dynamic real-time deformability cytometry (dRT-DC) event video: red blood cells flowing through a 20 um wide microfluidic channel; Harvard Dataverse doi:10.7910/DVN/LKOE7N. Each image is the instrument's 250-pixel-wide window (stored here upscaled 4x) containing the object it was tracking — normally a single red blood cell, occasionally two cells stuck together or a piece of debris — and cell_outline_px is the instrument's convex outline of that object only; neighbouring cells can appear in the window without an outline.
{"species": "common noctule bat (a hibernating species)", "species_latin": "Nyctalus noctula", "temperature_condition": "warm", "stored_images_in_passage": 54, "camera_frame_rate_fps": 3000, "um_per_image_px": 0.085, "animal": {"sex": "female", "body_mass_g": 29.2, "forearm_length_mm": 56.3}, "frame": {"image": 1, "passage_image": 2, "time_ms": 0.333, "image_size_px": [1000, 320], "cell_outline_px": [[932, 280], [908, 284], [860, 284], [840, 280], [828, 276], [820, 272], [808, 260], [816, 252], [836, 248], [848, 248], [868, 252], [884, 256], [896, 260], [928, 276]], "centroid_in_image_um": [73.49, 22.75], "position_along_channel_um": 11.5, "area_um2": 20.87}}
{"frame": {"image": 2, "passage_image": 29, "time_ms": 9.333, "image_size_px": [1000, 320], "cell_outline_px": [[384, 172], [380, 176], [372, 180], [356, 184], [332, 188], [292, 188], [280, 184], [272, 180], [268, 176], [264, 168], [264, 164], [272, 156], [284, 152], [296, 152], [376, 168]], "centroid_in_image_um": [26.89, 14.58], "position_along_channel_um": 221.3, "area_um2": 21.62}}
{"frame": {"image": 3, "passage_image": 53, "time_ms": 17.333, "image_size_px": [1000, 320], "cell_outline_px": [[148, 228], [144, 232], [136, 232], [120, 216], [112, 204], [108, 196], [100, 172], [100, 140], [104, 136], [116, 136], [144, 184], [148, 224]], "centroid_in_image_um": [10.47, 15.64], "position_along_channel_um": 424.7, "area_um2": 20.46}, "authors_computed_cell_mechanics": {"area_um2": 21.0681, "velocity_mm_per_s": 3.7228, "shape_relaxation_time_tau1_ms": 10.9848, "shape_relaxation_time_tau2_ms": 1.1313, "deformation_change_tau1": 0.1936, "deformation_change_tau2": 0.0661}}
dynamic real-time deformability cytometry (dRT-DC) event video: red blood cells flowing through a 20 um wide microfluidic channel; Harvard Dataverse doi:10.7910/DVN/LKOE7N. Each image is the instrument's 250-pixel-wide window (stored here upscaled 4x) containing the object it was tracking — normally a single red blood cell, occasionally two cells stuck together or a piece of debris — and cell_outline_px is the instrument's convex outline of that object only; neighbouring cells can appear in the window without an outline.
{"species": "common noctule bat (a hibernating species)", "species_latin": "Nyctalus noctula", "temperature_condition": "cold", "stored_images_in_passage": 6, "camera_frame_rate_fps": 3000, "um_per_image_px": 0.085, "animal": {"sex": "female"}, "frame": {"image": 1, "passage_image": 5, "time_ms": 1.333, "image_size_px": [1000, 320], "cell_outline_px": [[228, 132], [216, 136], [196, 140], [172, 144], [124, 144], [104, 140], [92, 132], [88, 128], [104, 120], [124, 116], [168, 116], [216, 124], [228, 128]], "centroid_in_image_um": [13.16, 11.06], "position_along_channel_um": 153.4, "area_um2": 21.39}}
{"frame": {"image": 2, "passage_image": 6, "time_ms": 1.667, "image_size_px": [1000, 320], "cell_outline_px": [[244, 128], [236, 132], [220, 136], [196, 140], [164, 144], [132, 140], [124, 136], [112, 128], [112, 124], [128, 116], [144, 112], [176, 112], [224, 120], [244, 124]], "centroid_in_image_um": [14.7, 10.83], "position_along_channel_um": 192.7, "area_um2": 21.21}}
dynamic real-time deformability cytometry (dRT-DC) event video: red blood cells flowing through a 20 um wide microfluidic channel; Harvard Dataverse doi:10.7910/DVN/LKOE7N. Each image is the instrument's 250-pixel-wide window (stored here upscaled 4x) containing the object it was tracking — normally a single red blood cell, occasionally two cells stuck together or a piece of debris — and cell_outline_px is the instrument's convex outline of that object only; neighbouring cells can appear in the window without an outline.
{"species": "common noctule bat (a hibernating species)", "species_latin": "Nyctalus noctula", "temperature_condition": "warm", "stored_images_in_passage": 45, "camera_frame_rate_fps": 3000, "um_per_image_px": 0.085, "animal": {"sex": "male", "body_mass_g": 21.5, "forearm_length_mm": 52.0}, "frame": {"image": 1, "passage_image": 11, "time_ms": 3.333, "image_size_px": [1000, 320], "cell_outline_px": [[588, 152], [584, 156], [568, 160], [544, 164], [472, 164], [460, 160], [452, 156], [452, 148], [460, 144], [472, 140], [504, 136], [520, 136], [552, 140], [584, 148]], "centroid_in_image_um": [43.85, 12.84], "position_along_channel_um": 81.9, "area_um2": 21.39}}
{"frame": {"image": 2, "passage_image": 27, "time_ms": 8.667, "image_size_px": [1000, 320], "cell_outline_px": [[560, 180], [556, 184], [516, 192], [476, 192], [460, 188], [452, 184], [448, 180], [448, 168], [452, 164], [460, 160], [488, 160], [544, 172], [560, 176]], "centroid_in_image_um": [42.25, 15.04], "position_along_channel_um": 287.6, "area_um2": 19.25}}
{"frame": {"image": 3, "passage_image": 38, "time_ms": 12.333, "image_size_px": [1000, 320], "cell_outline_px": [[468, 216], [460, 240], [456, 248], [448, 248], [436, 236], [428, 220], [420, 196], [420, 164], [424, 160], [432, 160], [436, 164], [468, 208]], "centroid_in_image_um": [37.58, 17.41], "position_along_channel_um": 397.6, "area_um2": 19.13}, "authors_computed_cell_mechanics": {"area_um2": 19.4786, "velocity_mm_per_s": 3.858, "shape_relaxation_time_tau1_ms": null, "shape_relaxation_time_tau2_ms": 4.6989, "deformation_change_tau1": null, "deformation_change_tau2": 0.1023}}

#### WRITTEN INSTRUCTION
Can you restate every record above word for word?

#### FINAL RESULT
dynamic real-time deformability cytometry (dRT-DC) event video: red blood cells flowing through a 20 um wide microfluidic channel; Harvard Dataverse doi:10.7910/DVN/LKOE7N. Each image is the instrument's 250-pixel-wide window (stored here upscaled 4x) containing the object it was tracking — normally a single red blood cell, occasionally two cells stuck together or a piece of debris — and cell_outline_px is the instrument's convex outline of that object only; neighbouring cells can appear in the window without an outline.
{"species": "common noctule bat (a hibernating species)", "species_latin": "Nyctalus noctula", "temperature_condition": "warm", "stored_images_in_passage": 54, "camera_frame_rate_fps": 3000, "um_per_image_px": 0.085, "animal": {"sex": "female", "body_mass_g": 29.2, "forearm_length_mm": 56.3}, "frame": {"image": 1, "passage_image": 2, "time_ms": 0.333, "image_size_px": [1000, 320], "cell_outline_px": [[932, 280], [908, 284], [860, 284], [840, 280], [828, 276], [820, 272], [808, 260], [816, 252], [836, 248], [848, 248], [868, 252], [884, 256], [896, 260], [928, 276]], "centroid_in_image_um": [73.49, 22.75], "position_along_channel_um": 11.5, "area_um2": 20.87}}
{"frame": {"image": 2, "passage_image": 29, "time_ms": 9.333, "image_size_px": [1000, 320], "cell_outline_px": [[384, 172], [380, 176], [372, 180], [356, 184], [332, 188], [292, 188], [280, 184], [272, 180], [268, 176], [264, 168], [264, 164], [272, 156], [284, 152], [296, 152], [376, 168]], "centroid_in_image_um": [26.89, 14.58], "position_along_channel_um": 221.3, "area_um2": 21.62}}
{"frame": {"image": 3, "passage_image": 53, "time_ms": 17.333, "image_size_px": [1000, 320], "cell_outline_px": [[148, 228], [144, 232], [136, 232], [120, 216], [112, 204], [108, 196], [100, 172], [100, 140], [104, 136], [116, 136], [144, 184], [148, 224]], "centroid_in_image_um": [10.47, 15.64], "position_along_channel_um": 424.7, "area_um2": 20.46}, "authors_computed_cell_mechanics": {"area_um2": 21.0681, "velocity_mm_per_s": 3.7228, "shape_relaxation_time_tau1_ms": 10.9848, "shape_relaxation_time_tau2_ms": 1.1313, "deformation_change_tau1": 0.1936, "deformation_change_tau2": 0.0661}}
dynamic real-time deformability cytometry (dRT-DC) event video: red blood cells flowing through a 20 um wide microfluidic channel; Harvard Dataverse doi:10.7910/DVN/LKOE7N. Each image is the instrument's 250-pixel-wide window (stored here upscaled 4x) containing the object it was tracking — normally a single red blood cell, occasionally two cells stuck together or a piece of debris — and cell_outline_px is the instrument's convex outline of that object only; neighbouring cells can appear in the window without an outline.
{"species": "common noctule bat (a hibernating species)", "species_latin": "Nyctalus noctula", "temperature_condition": "cold", "stored_images_in_passage": 6, "camera_frame_rate_fps": 3000, "um_per_image_px": 0.085, "animal": {"sex": "female"}, "frame": {"image": 1, "passage_image": 5, "time_ms": 1.333, "image_size_px": [1000, 320], "cell_outline_px": [[228, 132], [216, 136], [196, 140], [172, 144], [124, 144], [104, 140], [92, 132], [88, 128], [104, 120], [124, 116], [168, 116], [216, 124], [228, 128]], "centroid_in_image_um": [13.16, 11.06], "position_along_channel_um": 153.4, "area_um2": 21.39}}
{"frame": {"image": 2, "passage_image": 6, "time_ms": 1.667, "image_size_px": [1000, 320], "cell_outline_px": [[244, 128], [236, 132], [220, 136], [196, 140], [164, 144], [132, 140], [124, 136], [112, 128], [112, 124], [128, 116], [144, 112], [176, 112], [224, 120], [244, 124]], "centroid_in_image_um": [14.7, 10.83], "position_along_channel_um": 192.7, "area_um2": 21.21}}
dynamic real-time deformability cytometry (dRT-DC) event video: red blood cells flowing through a 20 um wide microfluidic channel; Harvard Dataverse doi:10.7910/DVN/LKOE7N. Each image is the instrument's 250-pixel-wide window (stored here upscaled 4x) containing the object it was tracking — normally a single red blood cell, occasionally two cells stuck together or a piece of debris — and cell_outline_px is the instrument's convex outline of that object only; neighbouring cells can appear in the window without an outline.
{"species": "common noctule bat (a hibernating species)", "species_latin": "Nyctalus noctula", "temperature_condition": "warm", "stored_images_in_passage": 45, "camera_frame_rate_fps": 3000, "um_per_image_px": 0.085, "animal": {"sex": "male", "body_mass_g": 21.5, "forearm_length_mm": 52.0}, "frame": {"image": 1, "passage_image": 11, "time_ms": 3.333, "image_size_px": [1000, 320], "cell_outline_px": [[588, 152], [584, 156], [568, 160], [544, 164], [472, 164], [460, 160], [452, 156], [452, 148], [460, 144], [472, 140], [504, 136], [520, 136], [552, 140], [584, 148]], "centroid_in_image_um": [43.85, 12.84], "position_along_channel_um": 81.9, "area_um2": 21.39}}
{"frame": {"image": 2, "passage_image": 27, "time_ms": 8.667, "image_size_px": [1000, 320], "cell_outline_px": [[560, 180], [556, 184], [516, 192], [476, 192], [460, 188], [452, 184], [448, 180], [448, 168], [452, 164], [460, 160], [488, 160], [544, 172], [560, 176]], "centroid_in_image_um": [42.25, 15.04], "position_along_channel_um": 287.6, "area_um2": 19.25}}
{"frame": {"image": 3, "passage_image": 38, "time_ms": 12.333, "image_size_px": [1000, 320], "cell_outline_px": [[468, 216], [460, 240], [456, 248], [448, 248], [436, 236], [428, 220], [420, 196], [420, 164], [424, 160], [432, 160], [436, 164], [468, 208]], "centroid_in_image_um": [37.58, 17.41], "position_along_channel_um": 397.6, "area_um2": 19.13}, "authors_computed_cell_mechanics": {"area_um2": 19.4786, "velocity_mm_per_s": 3.858, "shape_relaxation_time_tau1_ms": null, "shape_relaxation_time_tau2_ms": 4.6989, "deformation_change_tau1": null, "deformation_change_tau2": 0.1023}}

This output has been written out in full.